The City Council, concerned about the potential loss of tourism revenue, held a hearing with the Commissioner of Aviation Thursday. Alderman Michael Zalewski, chairman of the council’s aviation committee, said the event had given O’Hare Airport a “black eye.”

Zalewski revealed that the Aviation Department police may not have even been legally allowed on the plane, saying, “They are allowed in the terminal and baggage area, but my understanding is they may not be allowed on a plane.” He added that he wasn’t sure the airport cops were even allowed to make arrests, or only issue tickets.
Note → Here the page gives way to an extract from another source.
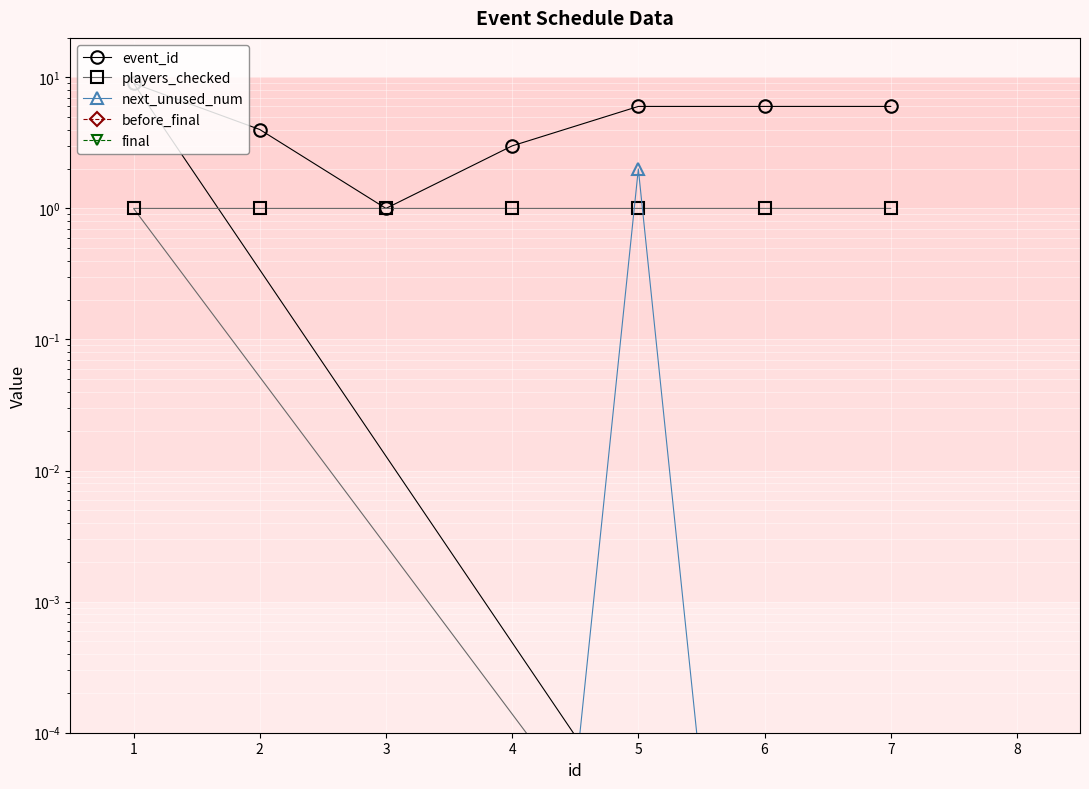

Read the event_id value at 1.

9.0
The Aviation Department announced Wednesday that it had placed two additional officers involved in the incident on administrative leave.

Despite the mutual handwringing of the major political parties, they have both been complicit in the decades-long processes of industry deregulation, attacks on airline workers and the annulment of constitutional rights at US airports, which converged in Dao’s assault.
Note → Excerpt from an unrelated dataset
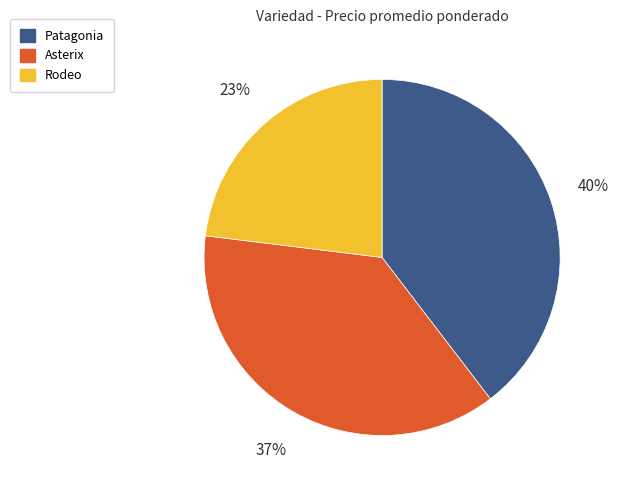

Which category has the biggest portion of the pie?

Patagonia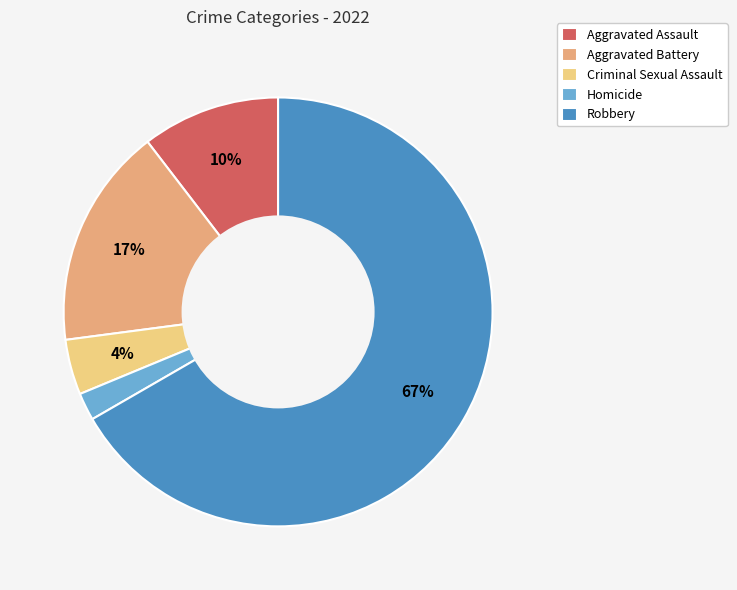

To the nearest percent, what percentage of the pie is Criminal Sexual Assault?

4%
An examination of Federal Election Committee data published by the Center for Responsive Politics shows both parties have received lucrative handouts from United Airlines, which, like many other corporate behemoths, makes sure to purchase bipartisan favor.

In 2001, the Bush administration and Congress handed the airline industry $15 billion after the 9-11 attacks. Eighty percent of the bailout went to the nine largest commercial carriers with United Airlines receiving the biggest slice of $644 million.

While United has sought to pad its bottom line by implementing overbooking, baggage fees, smaller seats and other cost-cutting measures, which make flying a dreaded experience for many—if they can afford it at all—it has also manipulated the tax system to great advantage, with the full complicity of the political establishment. In 2015, the company reported a $4.7 billion tax write-off due to losses in previous years, wiping out its tax bill of $1.5 billion and boosting its net income from $4.5 billion to $7.3 billion.